When I heard that Black Lives Matters was planning a “disruptive” protest at this weekend’s Twin Cities Marathon, I decided to write this article to members of the group, hoping to offer an understanding of the impact their actions will have on runners and to extend an invitation to them:
I understand and support the cause of Black Lives Matter. I understand the right to organize and protest. That’s why I’m inviting you to come down and join the cheering. Make your statement heard in a new, positive way. I’m writing this as a runner, a nurse and a mother, hoping that I can speak some change into the mind of the organizers of the protest.
As a runner, I speak to you for the dedication. I can tell you personally that the amount of time, energy and pain we have put into the training leading up to this race has been nothing short of agony. This is a sport where we support one another through muscle cramps and blisters. We realize that the pain the winner endures is no greater or less than the pain the last person to cross the finish line experiences. Running requires no physical contact; we have no enemies except the clock. We’re pretty nice people who are just crazy enough to endure the blisters and the elements for 26 miles. We’ve gone through months of training for one night of caloric overindulgence. Come support our dedication so that we can support yours.
As a nurse, I speak to you for the cause. I choose to run for team SuperStar this year to raise awareness and money for Children’s Hospitals and Clinics of Minnesota. Children’s takes care of some of the sickest, yet strongest, kids and their families in this state. All the kids who come through its doors matter, no matter their race, religion or sickness. As a nurse who works there, finishing this race matters to me and to all kids I’m trying to raise awareness about. All of the runners on Sunday are running for a cause, whether it is to raise awareness for the YMCA, Susan G. Komen, Defending the Blue Line, Children’s Hospital, or many other worthy efforts and organizations. Others are running for their own personal cause of strength and endurance. Come support our causes so that we can support yours.
As a mother of four small kids, for me, this marathon means more than just a run. It’s an educational experience for my children. It’s a pretty scary world we’re raising our kids in these days, and it needs to change. On Sunday, my husband is going to bring all the kids up to the marathon to cheer on the runners — all the runners. They are going to cheer on the “boys and girls,” the young and old, the fast and the slow. They will see that pride takes pain. They are going to learn that everybody in that run matters and that we all need support. Come and add to this positive educational experience for all, especially the young people, and teach them that we can change minds without negativity.

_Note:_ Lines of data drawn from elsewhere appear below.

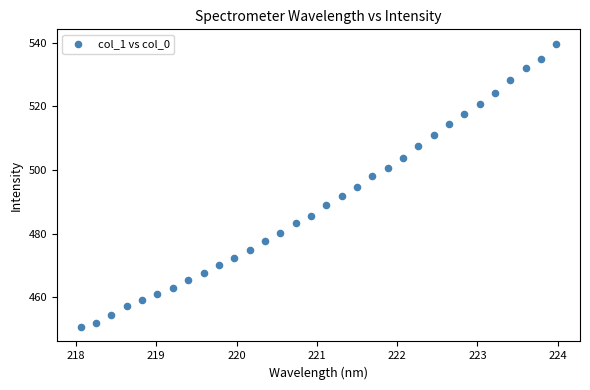

What is the range of X values (max minus min)?

5.9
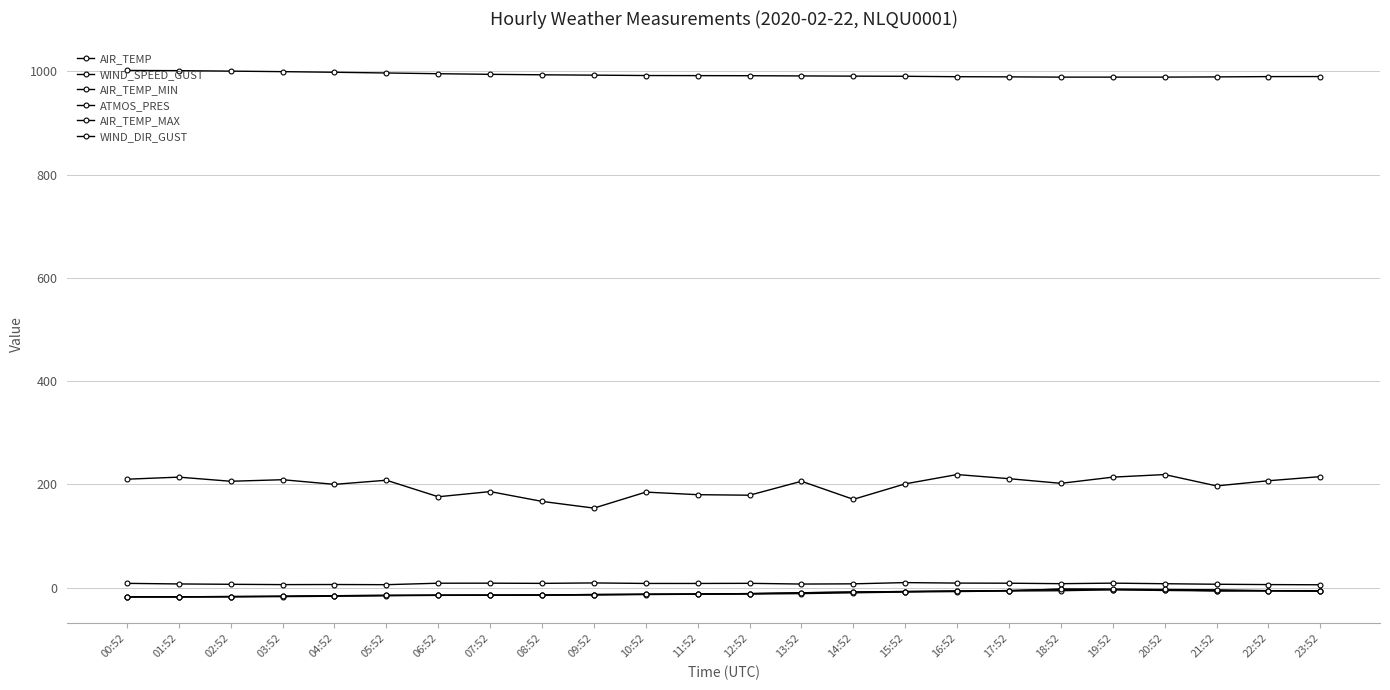

Reading left to right, what are all the values shown in this chart?

AIR_TEMP: 00:52=-17.9	01:52=-17.8	02:52=-17.3	03:52=-16.7	04:52=-15.7	05:52=-15.0	06:52=-14.7	07:52=-14.6	08:52=-14.3	09:52=-13.4	10:52=-12.8	11:52=-12.4	12:52=-11.6	13:52=-10.0	14:52=-8.5	15:52=-7.6	16:52=-6.5	17:52=-5.8	18:52=-3.0	19:52=-3.7	20:52=-4.1	21:52=-6.2	22:52=-5.9	23:52=-6.8
WIND_SPEED_GUST: 00:52=8.2	01:52=7.1	02:52=6.4	03:52=5.8	04:52=6.0	05:52=5.7	06:52=8.5	07:52=8.6	08:52=8.2	09:52=9.1	10:52=8.1	11:52=8.1	12:52=8.3	13:52=6.9	14:52=7.3	15:52=9.7	16:52=8.8	17:52=8.6	18:52=7.6	19:52=8.7	20:52=7.6	21:52=6.5	22:52=5.9	23:52=5.5
AIR_TEMP_MIN: 00:52=-18.0	01:52=-18.1	02:52=-17.8	03:52=-17.4	04:52=-16.7	05:52=-15.7	06:52=-15.0	07:52=-14.7	08:52=-14.6	09:52=-14.2	10:52=-13.4	11:52=-12.8	12:52=-12.4	13:52=-11.6	14:52=-10.0	15:52=-8.5	16:52=-7.6	17:52=-6.5	18:52=-6.0	19:52=-4.2	20:52=-5.5	21:52=-6.3	22:52=-6.4	23:52=-6.8
ATMOS_PRES: 00:52=1001.7	01:52=1001.3	02:52=1000.4	03:52=999.4	04:52=998.2	05:52=996.8	06:52=995.4	07:52=994.2	08:52=993.3	09:52=992.6	10:52=991.9	11:52=991.7	12:52=991.5	13:52=991.1	14:52=990.7	15:52=990.4	16:52=989.6	17:52=989.3	18:52=988.8	19:52=988.8	20:52=988.8	21:52=989.2	22:52=989.8	23:52=989.9
AIR_TEMP_MAX: 00:52=-17.8	01:52=-17.8	02:52=-17.3	03:52=-16.7	04:52=-15.7	05:52=-15.0	06:52=-14.7	07:52=-14.6	08:52=-14.3	09:52=-13.4	10:52=-12.8	11:52=-12.4	12:52=-11.6	13:52=-10.0	14:52=-8.5	15:52=-7.6	16:52=-6.5	17:52=-5.8	18:52=-3.0	19:52=-2.9	20:52=-3.6	21:52=-4.2	22:52=-5.9	23:52=-5.9
WIND_DIR_GUST: 00:52=210.0	01:52=214.0	02:52=206.0	03:52=209.0	04:52=200.0	05:52=208.0	06:52=176.0	07:52=186.0	08:52=167.0	09:52=154.0	10:52=185.0	11:52=180.0	12:52=179.0	13:52=206.0	14:52=171.0	15:52=201.0	16:52=219.0	17:52=211.0	18:52=202.0	19:52=214.0	20:52=219.0	21:52=197.0	22:52=207.0	23:52=215.0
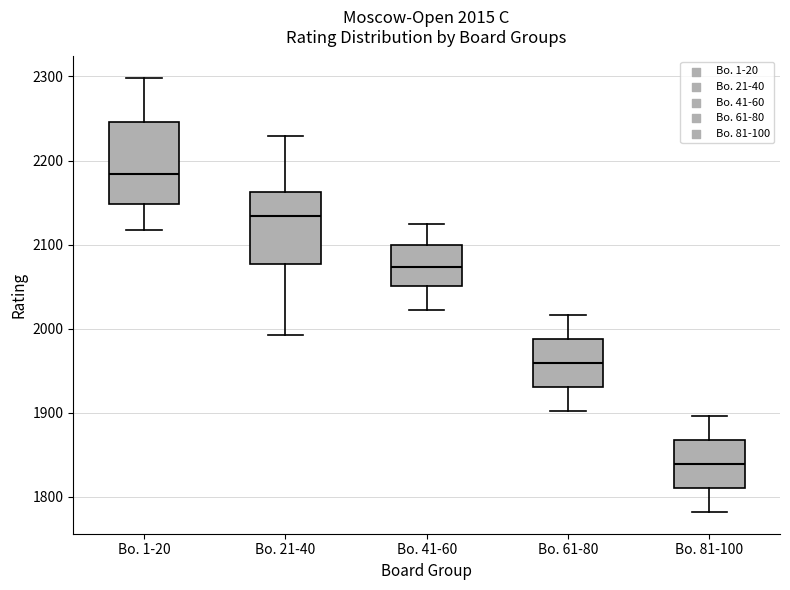

Which box's median line is the highest?

Bo. 1-20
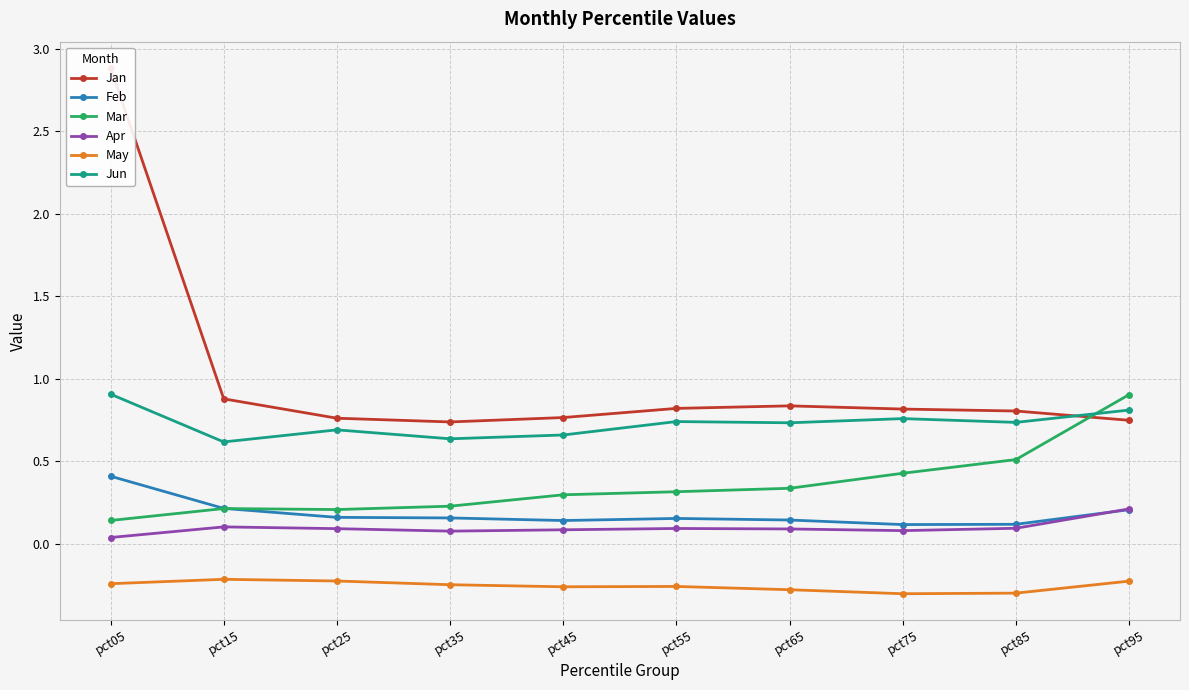

Which category has the highest value in the May series?

pct15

I realize that the protest is in reaction to current relations with police. I realize that you want to make your statement and have your voices heard. We saw you at the State Fair. We saw you at the Vikings game. I think it’s time to see a new version. Bring your group, bring your T-shirts and your megaphones, and cheer us on. In turn, we, the runners, will cheer and support you as well. Trust me when I say we all want to make a statement on Sunday. Let’s make it a positive one.
Anna Molinaro lives in Mendota Heights and will be running in the Twin Cities Marathon on Sunday.